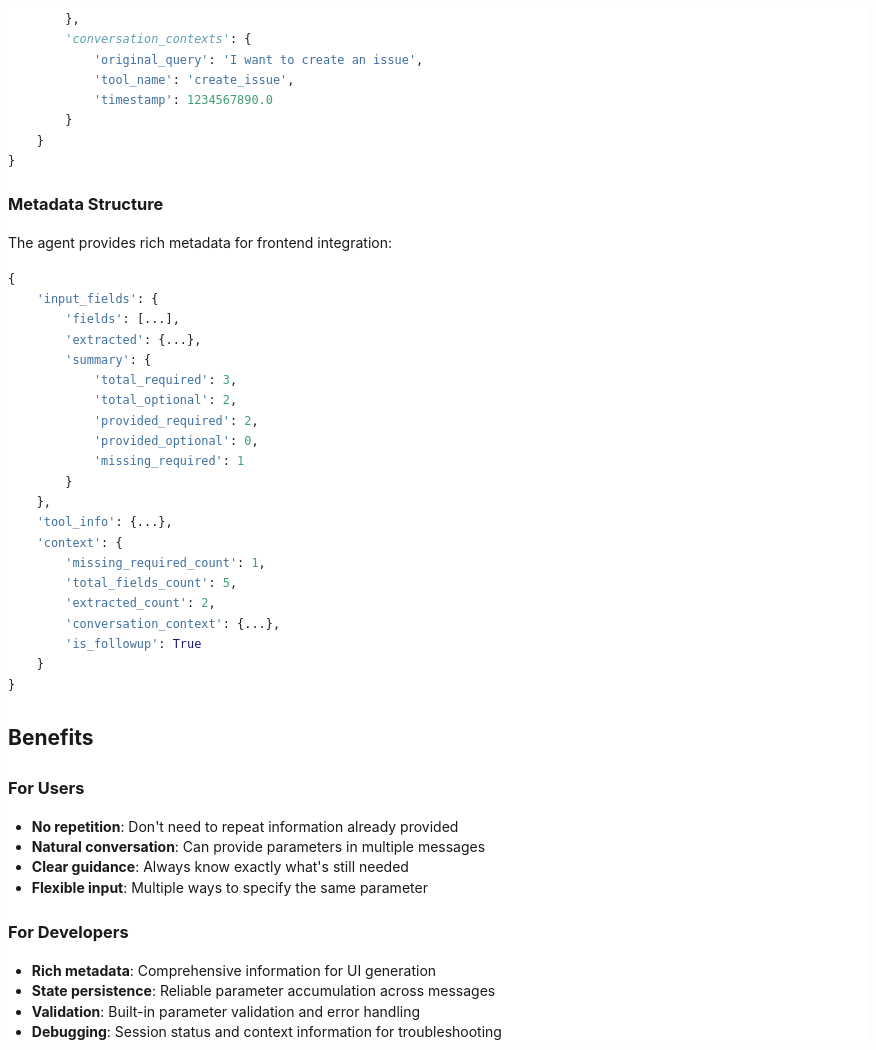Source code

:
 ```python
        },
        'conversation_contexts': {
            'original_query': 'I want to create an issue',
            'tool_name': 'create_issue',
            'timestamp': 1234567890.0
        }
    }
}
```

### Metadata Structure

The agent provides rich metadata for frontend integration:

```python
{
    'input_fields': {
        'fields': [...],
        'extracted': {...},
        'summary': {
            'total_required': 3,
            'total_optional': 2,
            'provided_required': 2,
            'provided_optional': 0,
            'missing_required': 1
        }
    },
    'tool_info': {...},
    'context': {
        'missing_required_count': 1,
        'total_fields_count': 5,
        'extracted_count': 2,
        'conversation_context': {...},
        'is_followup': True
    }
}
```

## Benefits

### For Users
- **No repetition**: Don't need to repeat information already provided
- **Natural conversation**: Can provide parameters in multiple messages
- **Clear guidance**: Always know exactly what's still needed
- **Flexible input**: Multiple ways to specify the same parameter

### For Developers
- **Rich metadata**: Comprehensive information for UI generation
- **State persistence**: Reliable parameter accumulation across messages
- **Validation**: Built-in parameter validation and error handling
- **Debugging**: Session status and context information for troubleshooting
——
WHAT THE EXERCISE ASKS:
Copy the records word for word, leaving no picture in the copy.

REPLY:
Source code

:
 ```python
        },
        'conversation_contexts': {
            'original_query': 'I want to create an issue',
            'tool_name': 'create_issue',
            'timestamp': 1234567890.0
        }
    }
}
```

### Metadata Structure

The agent provides rich metadata for frontend integration:

```python
{
    'input_fields': {
        'fields': [...],
        'extracted': {...},
        'summary': {
            'total_required': 3,
            'total_optional': 2,
            'provided_required': 2,
            'provided_optional': 0,
            'missing_required': 1
        }
    },
    'tool_info': {...},
    'context': {
        'missing_required_count': 1,
        'total_fields_count': 5,
        'extracted_count': 2,
        'conversation_context': {...},
        'is_followup': True
    }
}
```

## Benefits

### For Users
- **No repetition**: Don't need to repeat information already provided
- **Natural conversation**: Can provide parameters in multiple messages
- **Clear guidance**: Always know exactly what's still needed
- **Flexible input**: Multiple ways to specify the same parameter

### For Developers
- **Rich metadata**: Comprehensive information for UI generation
- **State persistence**: Reliable parameter accumulation across messages
- **Validation**: Built-in parameter validation and error handling
- **Debugging**: Session status and context information for troubleshooting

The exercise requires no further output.